Adela era una mujer de más de setenta que apenas había salido del pueblo. Una vez estuvo en Salamanca de viaje de novios. En otra ocasión su marido quiso que conociera el mar y la llevó a Valencia.
Era una persona sencilla y se limitaba, por todo entretenimiento, a charrar con las vecinas mientras hacía la compra.
Don Cosme era el sacerdote del lugar. Aquel día, víspera de la Fiesta Grande de la localidad, su madre, que vivía en la ciudad, lo visitó. Como madre que era, encontró a su hijo algo desmejorado o, como ella decía, «con cara de cocido retrasado». Pasó a la acción y se metió en la cocina. Le preparó una fabada con chorizo, morcilla y tocino. Para Don Cosme aquello era rozar el Paraíso. Nadie sabía hacer la fabada como su santa madre. Se tomó un cafelito y aún le dio tiempo a echar una cabezada.

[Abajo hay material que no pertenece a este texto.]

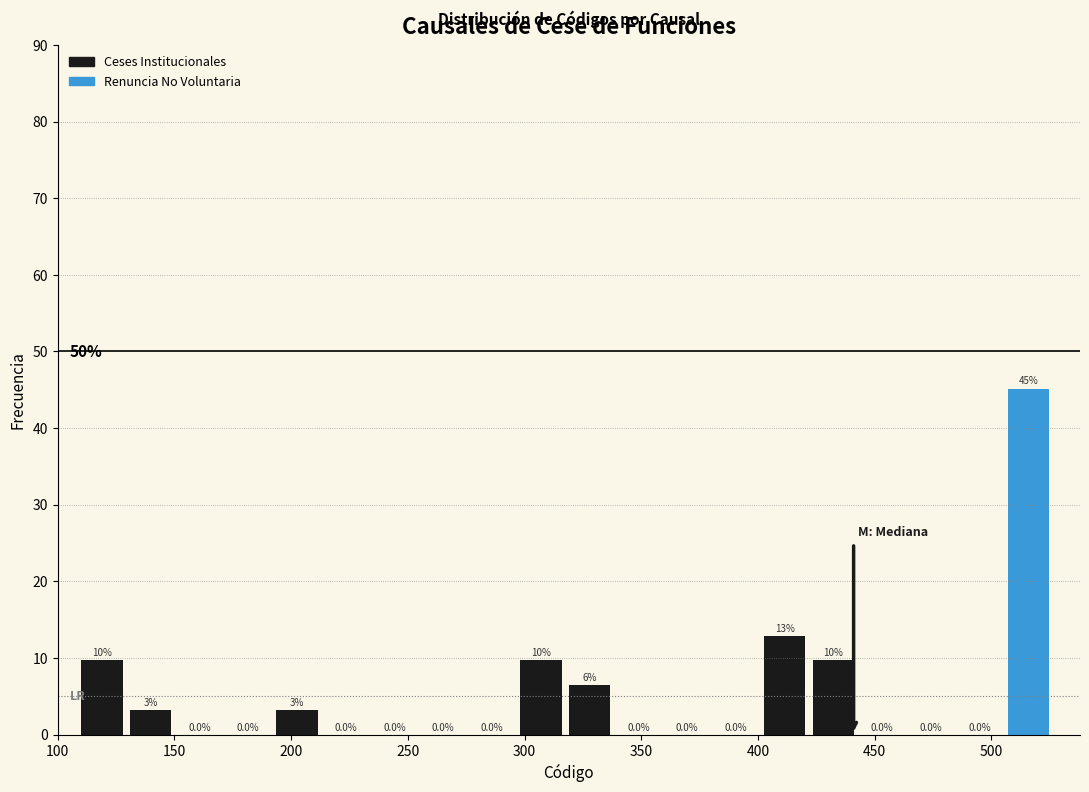

Over which range of the x-axis is the bar tallest?

505 to 530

Por la tarde se fue a la iglesia a confesar a los fieles que acudirían a la Misa Mayor del día siguiente. Después de atender a dos feligreses acudió Adela muy compungida.
—Ave María Purísima…
Cuando apenas la mujer había comenzado, la fabada empezó a hacerse notar en las tripas del cura. El gas descendía por su organismo hasta el trecho final, momento en el que Don Cosme apretó el trasero contra el asiento pretendiendo ahogar el ruido que sospechaba emitiría. La jugada le salió mal. Un aullido agudo y doliente se oyó multiplicado por las paredes del confesionario. Mientras, Adela, algo sorda y carente del sentido del olfato, le narraba sus «horribles pecados» del día anterior.
Se había comido toda una bolsa de rosquillas fritas mientras y (eso era lo peor) veía una película de esas picantes de Alfredo Landa.
Conforme la mujer detallaba sus pecados, el sacerdote se retorcía tratando de evitar que al resto de los fieles les llegara algo de la batalla desencadenada en su intestino. No lo consiguió. Los truenos y el mal olor hicieron que la iglesia se fuera despoblando hasta que Adela se quedó sola frente al sonrojado Don Cosme que continuaba tirándose ventosidades… Ya no aguantaba más. Dejó a la pobre mujer que seguía pormenorizando sus «fechorías» con la palabra en la boca y se fue corriendo a la sacristía.
Cuando la pobre Adela vio al cura salir despedido del confesionario llegó a la conclusión de que sus delitos habían escandalizado tanto al párroco que este había salido horrorizado.
Pasadas dos horas, Don Cosme ya con aspecto más relajado, volvió para cerrar la iglesia y allí la encontró. Adela se encontraba rezando con los ojos rojos de tanto llorar viendo que se consumiría en las llamas eternas por sus pecados en cuanto la Parca le viniera a buscar.
Esta vez fue el sacerdote el que hubo de confesarse. Adela se sentía mejor, pero por si acaso, depositó un billete de cien pesetas en el cepillo parroquial.